[Begin Rows]
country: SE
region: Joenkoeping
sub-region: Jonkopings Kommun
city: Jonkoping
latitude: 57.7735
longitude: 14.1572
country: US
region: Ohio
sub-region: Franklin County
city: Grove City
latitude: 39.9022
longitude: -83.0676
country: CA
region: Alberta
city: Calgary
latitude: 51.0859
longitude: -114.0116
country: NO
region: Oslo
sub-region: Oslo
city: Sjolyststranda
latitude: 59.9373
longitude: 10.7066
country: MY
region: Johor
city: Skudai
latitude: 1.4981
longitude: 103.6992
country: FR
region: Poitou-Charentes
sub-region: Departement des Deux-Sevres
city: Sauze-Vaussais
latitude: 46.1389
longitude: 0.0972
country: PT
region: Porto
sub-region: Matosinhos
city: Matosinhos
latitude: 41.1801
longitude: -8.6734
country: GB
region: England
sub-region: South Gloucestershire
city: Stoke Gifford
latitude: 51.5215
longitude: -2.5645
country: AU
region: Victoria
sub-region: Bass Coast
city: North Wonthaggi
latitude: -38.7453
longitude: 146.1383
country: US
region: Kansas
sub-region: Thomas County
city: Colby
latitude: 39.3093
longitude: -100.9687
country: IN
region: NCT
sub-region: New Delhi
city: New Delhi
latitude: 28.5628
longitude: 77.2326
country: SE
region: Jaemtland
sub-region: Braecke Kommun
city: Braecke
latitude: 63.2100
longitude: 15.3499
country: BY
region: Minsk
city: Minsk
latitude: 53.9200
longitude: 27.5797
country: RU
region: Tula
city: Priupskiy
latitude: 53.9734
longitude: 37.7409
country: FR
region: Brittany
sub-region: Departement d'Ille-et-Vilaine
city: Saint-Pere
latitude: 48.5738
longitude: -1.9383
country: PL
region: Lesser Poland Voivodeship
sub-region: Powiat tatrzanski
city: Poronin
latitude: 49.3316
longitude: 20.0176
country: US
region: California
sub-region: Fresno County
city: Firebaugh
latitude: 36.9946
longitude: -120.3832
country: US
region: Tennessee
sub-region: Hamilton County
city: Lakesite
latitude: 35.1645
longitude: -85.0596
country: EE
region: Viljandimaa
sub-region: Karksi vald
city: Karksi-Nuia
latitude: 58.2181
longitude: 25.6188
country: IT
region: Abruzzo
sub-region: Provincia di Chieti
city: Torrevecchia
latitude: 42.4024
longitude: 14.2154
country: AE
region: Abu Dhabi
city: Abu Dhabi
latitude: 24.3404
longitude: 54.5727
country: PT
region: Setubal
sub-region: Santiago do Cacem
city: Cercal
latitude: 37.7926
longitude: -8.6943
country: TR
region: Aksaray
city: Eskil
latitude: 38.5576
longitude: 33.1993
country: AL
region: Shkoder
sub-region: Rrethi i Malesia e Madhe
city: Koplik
[End Rows]
Job – Rewrite the records above with every "longitude" switched to "lon", leaving all other text unchanged.

Written response –
country: SE
region: Joenkoeping
sub-region: Jonkopings Kommun
city: Jonkoping
latitude: 57.7735
lon: 14.1572
country: US
region: Ohio
sub-region: Franklin County
city: Grove City
latitude: 39.9022
lon: -83.0676
country: CA
region: Alberta
city: Calgary
latitude: 51.0859
lon: -114.0116
country: NO
region: Oslo
sub-region: Oslo
city: Sjolyststranda
latitude: 59.9373
lon: 10.7066
country: MY
region: Johor
city: Skudai
latitude: 1.4981
lon: 103.6992
country: FR
region: Poitou-Charentes
sub-region: Departement des Deux-Sevres
city: Sauze-Vaussais
latitude: 46.1389
lon: 0.0972
country: PT
region: Porto
sub-region: Matosinhos
city: Matosinhos
latitude: 41.1801
lon: -8.6734
country: GB
region: England
sub-region: South Gloucestershire
city: Stoke Gifford
latitude: 51.5215
lon: -2.5645
country: AU
region: Victoria
sub-region: Bass Coast
city: North Wonthaggi
latitude: -38.7453
lon: 146.1383
country: US
region: Kansas
sub-region: Thomas County
city: Colby
latitude: 39.3093
lon: -100.9687
country: IN
region: NCT
sub-region: New Delhi
city: New Delhi
latitude: 28.5628
lon: 77.2326
country: SE
region: Jaemtland
sub-region: Braecke Kommun
city: Braecke
latitude: 63.2100
lon: 15.3499
country: BY
region: Minsk
city: Minsk
latitude: 53.9200
lon: 27.5797
country: RU
region: Tula
city: Priupskiy
latitude: 53.9734
lon: 37.7409
country: FR
region: Brittany
sub-region: Departement d'Ille-et-Vilaine
city: Saint-Pere
latitude: 48.5738
lon: -1.9383
country: PL
region: Lesser Poland Voivodeship
sub-region: Powiat tatrzanski
city: Poronin
latitude: 49.3316
lon: 20.0176
country: US
region: California
sub-region: Fresno County
city: Firebaugh
latitude: 36.9946
lon: -120.3832
country: US
region: Tennessee
sub-region: Hamilton County
city: Lakesite
latitude: 35.1645
lon: -85.0596
country: EE
region: Viljandimaa
sub-region: Karksi vald
city: Karksi-Nuia
latitude: 58.2181
lon: 25.6188
country: IT
region: Abruzzo
sub-region: Provincia di Chieti
city: Torrevecchia
latitude: 42.4024
lon: 14.2154
country: AE
region: Abu Dhabi
city: Abu Dhabi
latitude: 24.3404
lon: 54.5727
country: PT
region: Setubal
sub-region: Santiago do Cacem
city: Cercal
latitude: 37.7926
lon: -8.6943
country: TR
region: Aksaray
city: Eskil
latitude: 38.5576
lon: 33.1993
country: AL
region: Shkoder
sub-region: Rrethi i Malesia e Madhe
city: Koplik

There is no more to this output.